A few Idea Farms ago we looked at a WisdomTree research piece by Schwartz that sorted emerging markets into high and low dividend years. This is of course backwards looking, but instructive nonetheless. They found that:
+ The average performance of the MSCI Emerging Markets Index during years following high dividend yield values was 33.03%, more than 31 full percentage points above the return following low dividend yield years.
+ The years following high trailing 12-month dividend yields had performances that averaged over 15 percentage points more than the average performance of all 24 calendar years. The years following low trailing 12-month dividend yields on average performed about 15 percentage points worse than the average performance of all 24 calendar years.

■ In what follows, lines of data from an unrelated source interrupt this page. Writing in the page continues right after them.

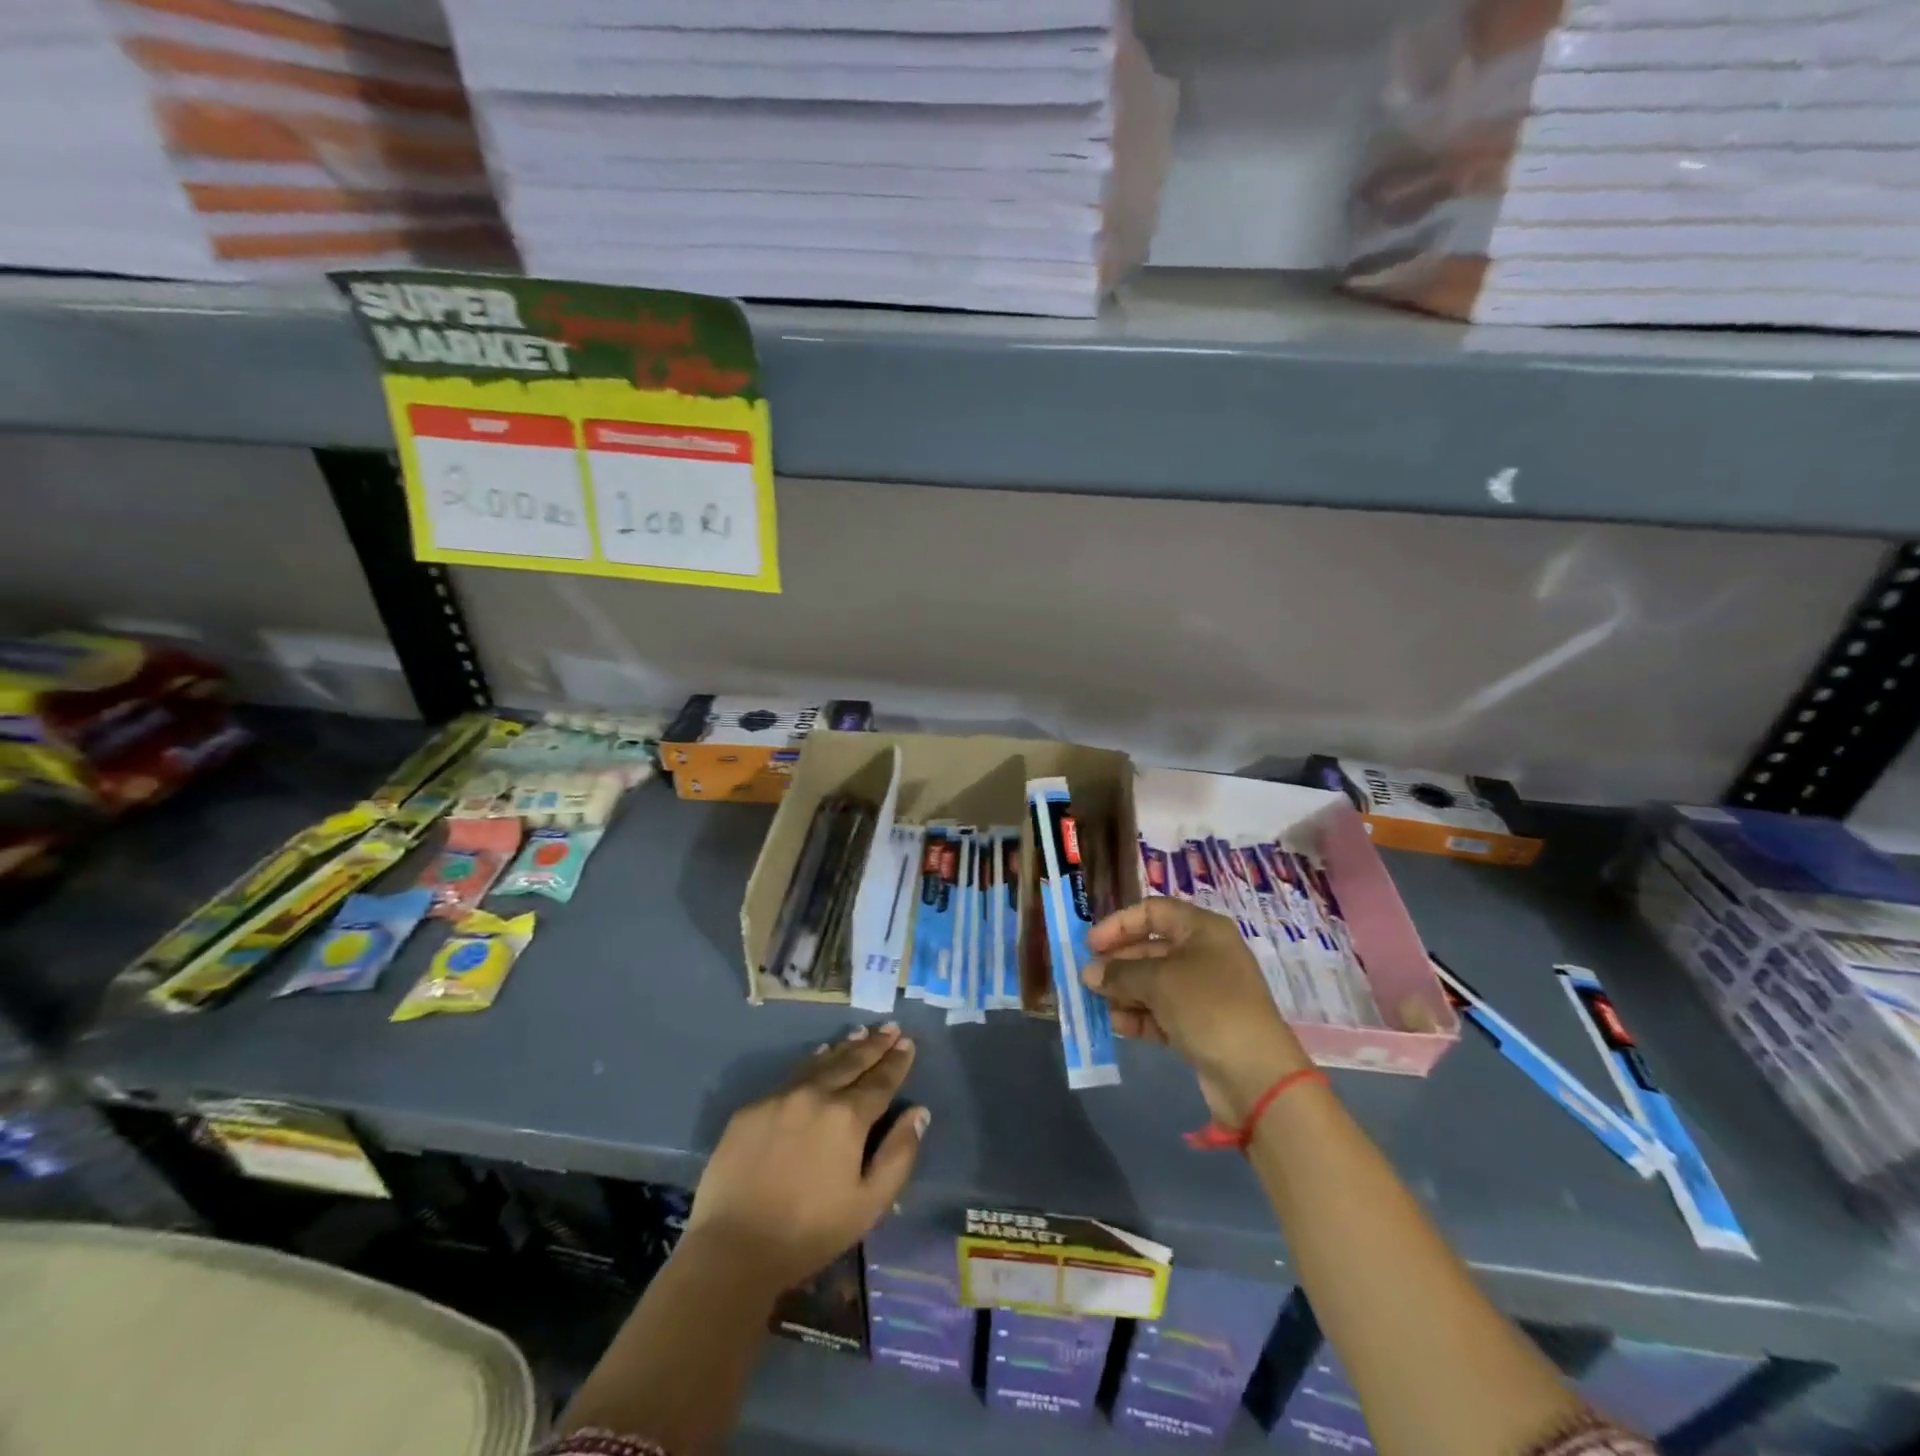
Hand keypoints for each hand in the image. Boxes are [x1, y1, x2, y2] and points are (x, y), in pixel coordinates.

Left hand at [686, 1023, 928, 1291]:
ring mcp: (780, 1097)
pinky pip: (791, 1077)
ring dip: (844, 1047)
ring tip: (860, 1034)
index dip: (897, 1061)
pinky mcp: (751, 1108)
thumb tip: (919, 1112)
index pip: (880, 1080)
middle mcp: (815, 1095)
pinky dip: (812, 1063)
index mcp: (847, 1117)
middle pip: (851, 1061)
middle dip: (874, 1044)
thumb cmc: (810, 1232)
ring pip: (820, 1063)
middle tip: (889, 1027)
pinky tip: (819, 1058)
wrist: (732, 1248)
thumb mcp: (869, 1204)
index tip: (907, 1042)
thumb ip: (898, 1155)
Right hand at [1083, 898, 1309, 1121]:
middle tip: (1088, 979)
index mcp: (1202, 930)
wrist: (1256, 1074)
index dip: (1119, 924)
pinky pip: (1163, 1012)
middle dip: (1118, 963)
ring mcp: (1204, 992)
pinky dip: (1140, 1016)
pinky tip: (1118, 1025)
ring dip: (1125, 992)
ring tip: (1099, 1005)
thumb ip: (1119, 973)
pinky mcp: (1201, 1026)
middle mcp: (1205, 955)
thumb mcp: (1158, 981)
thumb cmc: (1208, 1007)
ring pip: (1154, 983)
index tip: (1090, 945)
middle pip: (1151, 948)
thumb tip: (1089, 972)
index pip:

+ Four of the five best yearly return periods for the MSCI Emerging Markets Index followed trailing 12-month dividend yields that ranked among the five highest of all 24 calendar year returns. Notably, at the 2008 year-end, the dividend yield on the MSCI Emerging Markets Index was 4.75% (the highest value) and the 12-month forward return of the index was 79.02% (the highest 12-month forward return).
+ On the other hand, the lowest observed year-end trailing 12-month dividend yield for the MSCI Emerging Markets Index was observed on December 31, 1999, and it was followed by the second-worst of all 24 yearly returns studied, specifically -30.61%.
And figure below:
So I thought for fun we would run the same analysis in the US since 1872. For some perspective, that is 140 years of investing. We divide the years up into high and low dividends with the breakpoints being a 4.18% nominal yield and a 1.48% real yield.
If you invested in low dividend years your average return would have been 7.5% per annum nominal, 5.1% real.
If you invested in high dividend years your average return would have been 13.2% per annum nominal, 10.7% real.
Results are consistent for real yields as well.
The dividend yield at the end of 2012 was 2.19% nominal, 0.49% real.